We saw several areas of outstanding practice including:

  • The trust had a duty of candour sticker that would be placed into the patient’s notes when the duty of candour had been applied. This included, for example, staff name, date, name of person/patient receiving information, account of incident, details of incident and if an apology was offered.
  • Two members of the critical care team had been nominated for the ‘Best Possible Care’ Awards. Patients and those close to them, as well as work colleagues, voted for staff members who had gone above and beyond to exceed expectations and had made a real difference to patient care.
  • The ‘Chit Chat’ group was set up by the maternity service in 2016 to facilitate antenatal education, parenting advice and peer support for women with additional needs, including learning disabilities or anxiety.
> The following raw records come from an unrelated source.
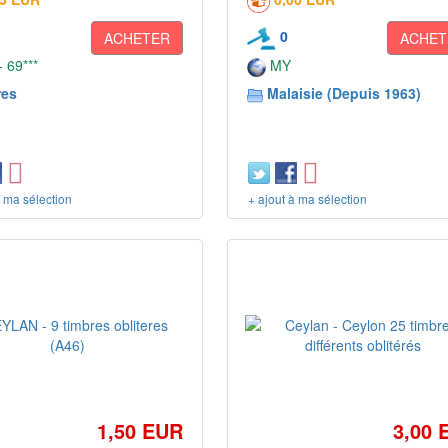
0
ACHETER
ACHET
 69***
MY
res
Malaisie (Depuis 1963)
à ma sélection
+ ajout à ma sélection
1,50 EUR
3,00 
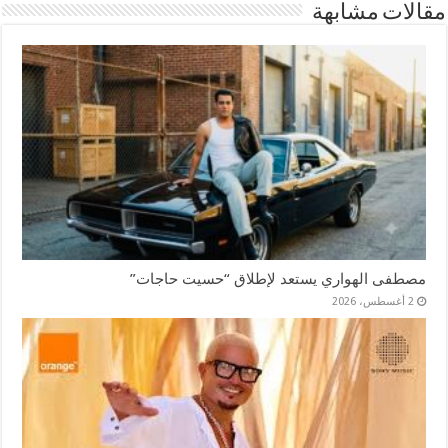
مقالات مشابهة
مصطفى الهواري يستعد لإطلاق “حسيت حاجات”
2 أغسطس، 2026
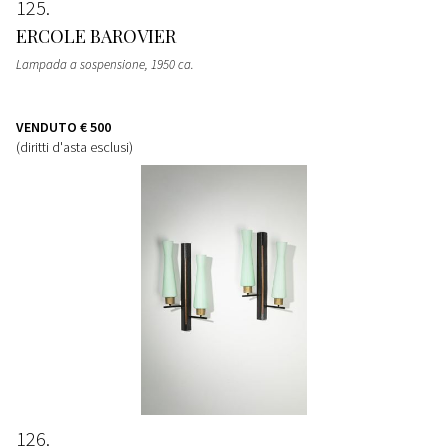
125
ERCOLE BAROVIER
Lampada a sospensione
, 1950 ca.
VENDUTO
€ 500
(diritti d'asta esclusi)
126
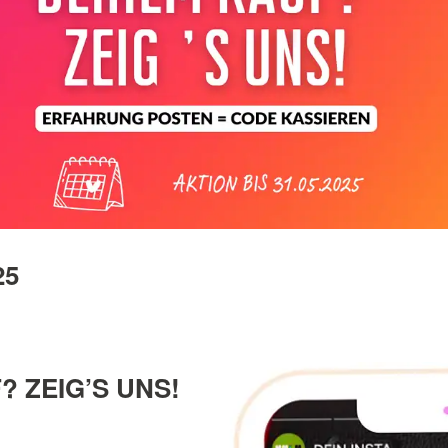
25
? ZEIG’S UNS!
Staff said these meetings were two weekly and very well attended. This group meeting initiative had been nominated for two national awards and had won one at the time of the inspection.
  • The maternity service reviewed and evaluated the provision of multi-disciplinary training when the service was chosen as one of the 10 pilot sites for enhancing patient safety. As part of the pilot, the service chose to concentrate on the fetal monitoring and team working and skills drills sections with the outcome that the service was able to deliver these training programmes completely internally (including Practical Obstetrics Multi-professional Training (PROMPT).
  • Gosset ward was working towards achieving Bliss accreditation. This means the ward had undertaken exceptional work through the involvement of parents to encourage bonding with these very special babies which has helped to build the evidence for Bliss accreditation.
  • Staff had developed an assessment tool to improve the monitoring and assessment of baby’s skin on Gosset ward. The ward was working with neonatal services from across the world (Canada and Turkey) to further develop the tool.
  • The recruitment of 1.7 WTE advanced neonatal nurse practitioners (ANNP) onto the medical neonatal rota was helping to address recruitment issues in relation to junior doctors.
  • The superintendent sonographer was very passionate about their service and had developed an excellent team which provided image quality assurance and peer review. They were able to detect team members’ weaknesses and pair them with other sonographers to help them develop. The ultrasound department conducted many audits and fed these back to ultrasound community in England.

However, there were also areas of poor practice where the trust needs to make improvements.

The trust should:

  • Review pharmacy provision to meet the needs of the critical care service and be in line with national guidance.
  • Continue to review and monitor over eight hour delayed discharges in critical care and report incidents and mixed sex breaches using the electronic reporting system.
  • Monitor staff mandatory training to ensure compliance with the trust’s target including annual refresher training for safeguarding adults at level two and safeguarding children level two and three.
  • Continue to monitor caesarean rates and perinatal mortality rates in the maternity and gynaecology service.
  • Review multidisciplinary support to critical care services to ensure national best practice is following, in relation to therapy support.
  • To monitor allergy testing ampules ensuring use within their recommended expiry dates.
  • The trust should consider improving the facilities for parents to stay overnight on paediatric wards.
  • Continue to monitor and review the impact of patients admitted to paediatric wards with mental health issues.
  • Continue to monitor and review the effect on children’s services due to the limited availability of psychologist support, particularly for children with long term conditions.
  • Continue to monitor controlled drugs are effectively stored in outpatient areas.
  • Continue to monitor fire exits are accessible at all times.